*Collected data entries*.
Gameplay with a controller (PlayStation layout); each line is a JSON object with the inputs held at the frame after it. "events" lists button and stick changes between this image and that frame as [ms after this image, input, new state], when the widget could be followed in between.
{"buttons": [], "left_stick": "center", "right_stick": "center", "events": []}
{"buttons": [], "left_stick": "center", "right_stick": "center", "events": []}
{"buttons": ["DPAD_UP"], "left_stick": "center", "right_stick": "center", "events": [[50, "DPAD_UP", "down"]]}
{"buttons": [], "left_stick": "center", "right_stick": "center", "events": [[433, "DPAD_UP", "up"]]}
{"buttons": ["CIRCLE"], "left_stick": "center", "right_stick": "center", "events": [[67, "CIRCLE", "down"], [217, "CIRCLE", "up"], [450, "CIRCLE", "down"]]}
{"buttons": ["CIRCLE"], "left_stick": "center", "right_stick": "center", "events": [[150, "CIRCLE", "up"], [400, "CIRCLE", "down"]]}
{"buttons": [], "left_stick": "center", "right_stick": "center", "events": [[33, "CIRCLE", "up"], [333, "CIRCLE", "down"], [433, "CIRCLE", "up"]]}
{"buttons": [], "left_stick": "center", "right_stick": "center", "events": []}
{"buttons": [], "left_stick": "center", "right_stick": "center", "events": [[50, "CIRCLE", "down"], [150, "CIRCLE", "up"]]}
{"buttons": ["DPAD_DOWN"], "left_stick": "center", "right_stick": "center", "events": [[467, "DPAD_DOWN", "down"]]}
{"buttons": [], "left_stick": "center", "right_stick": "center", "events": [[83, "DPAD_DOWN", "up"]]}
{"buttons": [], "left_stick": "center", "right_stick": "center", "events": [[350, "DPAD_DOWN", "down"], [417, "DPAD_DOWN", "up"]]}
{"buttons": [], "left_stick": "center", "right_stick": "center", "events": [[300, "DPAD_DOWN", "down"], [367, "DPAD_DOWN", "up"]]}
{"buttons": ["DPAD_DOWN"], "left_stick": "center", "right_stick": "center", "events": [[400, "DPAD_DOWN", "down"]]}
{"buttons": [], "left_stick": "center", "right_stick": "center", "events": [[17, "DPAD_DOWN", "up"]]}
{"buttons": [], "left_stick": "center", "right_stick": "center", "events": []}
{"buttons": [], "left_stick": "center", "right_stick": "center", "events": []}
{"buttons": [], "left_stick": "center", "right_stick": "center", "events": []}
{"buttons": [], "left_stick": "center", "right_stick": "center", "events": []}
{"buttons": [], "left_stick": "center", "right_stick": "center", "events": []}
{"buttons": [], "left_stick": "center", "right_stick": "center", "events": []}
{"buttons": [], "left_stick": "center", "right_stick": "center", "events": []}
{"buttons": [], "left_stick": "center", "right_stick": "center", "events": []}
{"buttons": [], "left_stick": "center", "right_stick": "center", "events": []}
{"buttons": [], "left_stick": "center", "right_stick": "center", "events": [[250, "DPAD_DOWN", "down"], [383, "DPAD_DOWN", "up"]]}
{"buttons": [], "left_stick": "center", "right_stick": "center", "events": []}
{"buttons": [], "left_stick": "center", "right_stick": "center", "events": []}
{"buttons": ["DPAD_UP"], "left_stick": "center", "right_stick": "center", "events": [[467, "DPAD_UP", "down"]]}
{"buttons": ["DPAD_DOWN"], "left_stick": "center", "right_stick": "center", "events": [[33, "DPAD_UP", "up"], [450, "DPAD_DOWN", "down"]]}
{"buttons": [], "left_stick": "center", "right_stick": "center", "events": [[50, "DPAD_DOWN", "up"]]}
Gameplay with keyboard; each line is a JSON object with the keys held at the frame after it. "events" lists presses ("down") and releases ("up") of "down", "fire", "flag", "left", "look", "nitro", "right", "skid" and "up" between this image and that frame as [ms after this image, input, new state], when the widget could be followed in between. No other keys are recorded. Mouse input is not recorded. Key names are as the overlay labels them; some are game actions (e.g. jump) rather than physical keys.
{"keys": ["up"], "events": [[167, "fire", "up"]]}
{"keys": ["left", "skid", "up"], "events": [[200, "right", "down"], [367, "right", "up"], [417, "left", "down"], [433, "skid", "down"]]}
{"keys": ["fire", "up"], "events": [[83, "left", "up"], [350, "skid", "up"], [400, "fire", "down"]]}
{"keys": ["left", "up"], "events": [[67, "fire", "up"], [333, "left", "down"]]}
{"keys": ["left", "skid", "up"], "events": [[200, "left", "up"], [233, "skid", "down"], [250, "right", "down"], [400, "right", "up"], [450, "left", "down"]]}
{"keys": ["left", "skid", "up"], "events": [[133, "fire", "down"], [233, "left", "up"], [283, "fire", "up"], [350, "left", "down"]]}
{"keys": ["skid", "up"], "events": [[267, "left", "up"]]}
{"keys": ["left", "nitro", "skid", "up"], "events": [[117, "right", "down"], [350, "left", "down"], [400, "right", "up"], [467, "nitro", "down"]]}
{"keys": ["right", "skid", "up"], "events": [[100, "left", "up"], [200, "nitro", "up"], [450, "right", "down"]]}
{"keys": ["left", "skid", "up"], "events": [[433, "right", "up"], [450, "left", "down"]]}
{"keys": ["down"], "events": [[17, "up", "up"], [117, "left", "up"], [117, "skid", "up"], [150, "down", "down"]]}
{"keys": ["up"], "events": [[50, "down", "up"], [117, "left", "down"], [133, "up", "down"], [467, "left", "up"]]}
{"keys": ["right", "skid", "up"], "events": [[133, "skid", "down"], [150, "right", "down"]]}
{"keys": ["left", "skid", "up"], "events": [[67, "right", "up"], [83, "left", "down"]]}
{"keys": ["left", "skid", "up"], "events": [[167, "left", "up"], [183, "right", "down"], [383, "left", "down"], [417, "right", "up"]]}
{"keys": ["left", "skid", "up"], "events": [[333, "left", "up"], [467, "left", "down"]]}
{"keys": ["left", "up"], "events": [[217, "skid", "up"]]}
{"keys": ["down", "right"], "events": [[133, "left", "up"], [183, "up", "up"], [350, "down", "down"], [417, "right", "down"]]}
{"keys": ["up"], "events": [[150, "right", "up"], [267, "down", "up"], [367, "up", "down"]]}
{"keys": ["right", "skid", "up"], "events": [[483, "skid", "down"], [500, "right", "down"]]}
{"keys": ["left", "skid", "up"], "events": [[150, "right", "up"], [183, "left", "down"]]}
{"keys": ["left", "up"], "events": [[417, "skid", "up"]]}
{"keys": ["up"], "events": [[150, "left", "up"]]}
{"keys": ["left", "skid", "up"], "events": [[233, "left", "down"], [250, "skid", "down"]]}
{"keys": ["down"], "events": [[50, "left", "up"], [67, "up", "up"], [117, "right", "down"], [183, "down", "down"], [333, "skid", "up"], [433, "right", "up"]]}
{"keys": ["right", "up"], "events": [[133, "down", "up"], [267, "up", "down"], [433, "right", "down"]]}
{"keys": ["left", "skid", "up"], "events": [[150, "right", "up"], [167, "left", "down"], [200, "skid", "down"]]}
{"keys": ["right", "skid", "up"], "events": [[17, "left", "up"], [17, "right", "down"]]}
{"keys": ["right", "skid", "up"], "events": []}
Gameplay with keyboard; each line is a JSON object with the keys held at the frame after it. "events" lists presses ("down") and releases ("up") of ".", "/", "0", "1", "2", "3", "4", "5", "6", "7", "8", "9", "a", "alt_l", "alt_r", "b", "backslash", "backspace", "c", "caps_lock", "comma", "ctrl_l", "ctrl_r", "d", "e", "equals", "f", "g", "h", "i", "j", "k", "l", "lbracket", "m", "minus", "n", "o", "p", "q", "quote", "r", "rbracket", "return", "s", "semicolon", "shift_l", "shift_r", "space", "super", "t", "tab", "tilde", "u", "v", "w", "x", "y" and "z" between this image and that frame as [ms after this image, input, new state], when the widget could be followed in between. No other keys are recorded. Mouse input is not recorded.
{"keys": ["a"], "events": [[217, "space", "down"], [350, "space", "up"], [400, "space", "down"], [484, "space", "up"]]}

*Task prompt*. What is the number of lines in the entries that include the string "CIRCLE"? Reply with that number alone.

*Reply*. 4